_Texto dado_.
Me gusta cuando los viajes salen según lo previsto, pero me gusta casi tanto cuando hay fallos, anécdotas que recordar.

De los viajes me gusta todo, desde el momento en que piensas por primera vez en un destino hasta cuando los recuerdas años después.


Me gusta tanto que hasta diría que lo necesito. 

lunes, 5 de agosto de 2013

El arte de no hacer nada

No hacer nada es un arte. Todos tenemos más o menos capacidades para determinadas formas de arte. Yo, por ejemplo, no sé cantar (es posible que sea la persona que peor canta del mundo), no es que dibuje particularmente bien, y bailo con una arritmia severa. A cambio soy muy buena en el arte de no hacer nada y en el de dormir. Incluso podría competir a nivel profesional. Muy buena. Y no me importa no dominar las otras artes, porque las dos que tengo las disfruto como nadie.

El problema es que si cantase tan bien como pierdo el tiempo, podría vivir de ello. Si bailase con la misma ilusión y profesionalidad con la que duermo, sería famosa. Mis artes no me van a  hacer rica. Que tampoco me importa demasiado, si la alternativa es ser una pintora rica y famosa pero incapaz de pasarse un fin de semana vegetando… pues no me cambio.

Mi capacidad de perder el tiempo es casi infinita. Puede que un viernes por la tarde este dedicándome a ello y me aburra y me entren ganas de hacer cosas (acaso no se cansa el pintor de sus pinceles?), pero hay fines de semana que tengo dedicación absoluta a este arte. A veces estoy un fin de semana sola en casa y lo dedico a no hacer nada, puede que con una interrupción el sábado por la noche para salir. Otras ni eso, soy feliz en mi soledad, mi no hacer nada y mis maratones de series, pelis y dormir.

Pero tanto el no hacer nada como el dormir son artes que requieren de entrenamiento. No puedes pretender pasarte tus primeros 20 años de vida siendo muy activo y madrugador y que luego, de un día para otro, sepas no hacer nada y puedas dormir 15 horas seguidas.

Yo nací con las capacidades necesarias para ello, las entrené, las disfruto y las practico todo lo que puedo. Por algo dormir es uno de los 5 placeres principales de toda vida humana.

_Material de trabajo_.
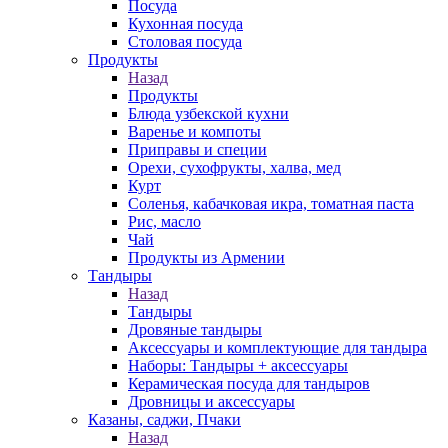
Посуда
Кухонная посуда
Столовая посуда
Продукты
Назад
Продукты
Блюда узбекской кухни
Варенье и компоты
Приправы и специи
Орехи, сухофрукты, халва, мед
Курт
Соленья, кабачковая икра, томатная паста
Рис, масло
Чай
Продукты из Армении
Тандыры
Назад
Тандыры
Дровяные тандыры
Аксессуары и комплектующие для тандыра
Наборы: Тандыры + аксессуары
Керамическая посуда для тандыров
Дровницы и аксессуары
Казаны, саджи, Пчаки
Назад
==
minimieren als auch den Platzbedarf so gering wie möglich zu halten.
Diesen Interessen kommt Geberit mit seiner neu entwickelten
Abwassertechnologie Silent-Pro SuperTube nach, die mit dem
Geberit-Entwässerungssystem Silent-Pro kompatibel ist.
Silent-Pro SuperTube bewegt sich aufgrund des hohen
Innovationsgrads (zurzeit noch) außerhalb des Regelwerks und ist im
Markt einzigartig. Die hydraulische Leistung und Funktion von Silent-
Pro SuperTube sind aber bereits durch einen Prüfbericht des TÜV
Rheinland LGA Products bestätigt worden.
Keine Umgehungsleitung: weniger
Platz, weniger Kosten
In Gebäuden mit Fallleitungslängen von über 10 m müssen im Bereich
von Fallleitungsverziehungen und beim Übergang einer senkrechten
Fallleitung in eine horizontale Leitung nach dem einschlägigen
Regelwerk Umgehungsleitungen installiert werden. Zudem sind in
==
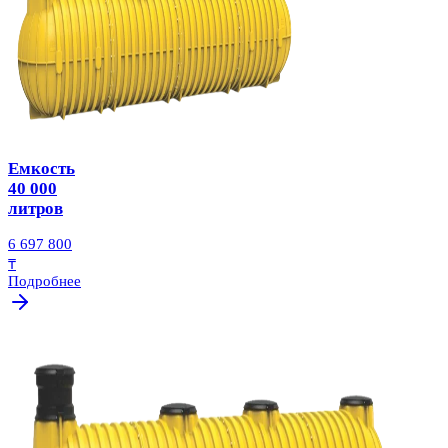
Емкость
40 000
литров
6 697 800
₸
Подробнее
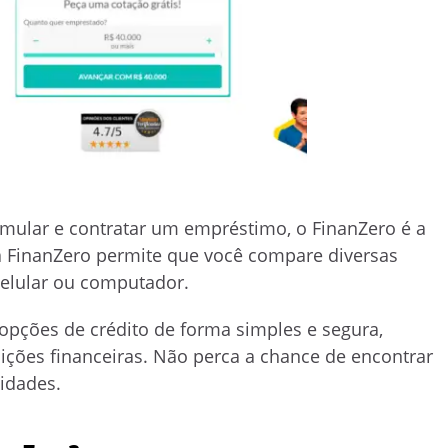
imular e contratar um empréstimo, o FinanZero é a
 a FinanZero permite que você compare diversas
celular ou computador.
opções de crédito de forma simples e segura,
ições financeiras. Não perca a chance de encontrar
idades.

_Tarea escrita 1_.
Responde estas preguntas sobre el texto acerca del arte de no hacer nada:
(a) ¿Qué tres cosas dice quien escribe que no se le dan bien?
(b) ¿Cuántas horas seguidas se ponen como ejemplo de lo que no se puede dormir sin entrenamiento?
(c) ¿Entre cuántos placeres principales de toda vida humana se sitúa el dormir?
_Tarea escrita 2_.
Por favor, reescribe como lista numerada todas las filas desde la que contiene "minimieren als auch" hasta la que contiene "Regelwerk Umgehungsleitungen installiert", ambas incluidas, sin las líneas en blanco.

_Respuesta escrita 1_.
(a) Cantar, dibujar y bailar.
(b) 15 horas.
(c) Entre 5: dormir es uno de los 5 placeres principales de toda vida humana.

_Respuesta escrita 2_.
1. minimieren als auch den Platzbedarf so gering wie möglich zu halten.
2. Diesen Interessen kommt Geberit mit seiner neu entwickelten
3. Abwassertechnologie Silent-Pro SuperTube nach, die mit dem
4. Geberit-Entwässerungssystem Silent-Pro kompatibel ist.
5. Silent-Pro SuperTube bewegt sich aufgrund des hohen
6. Innovationsgrads (zurzeit noch) außerhalb des Regelwerks und ist im
7. Markt einzigartig. Die hydraulische Leistung und Funktion von Silent-
8. Pro SuperTube sind aber bereits durch einen Prüfbericht des TÜV
9. Rheinland LGA Products bestätigt worden.
10. Keine Umgehungsleitung: weniger
11. Platz, weniger Kosten
12. In Gebäuden mit Fallleitungslängen von über 10 m müssen im Bereich
13. von Fallleitungsverziehungen und beim Übergang einer senkrechten
14. Fallleitung in eine horizontale Leitung nach dem einschlägigen
15. Regelwerk Umgehungsleitungen installiert werden. Zudem sind in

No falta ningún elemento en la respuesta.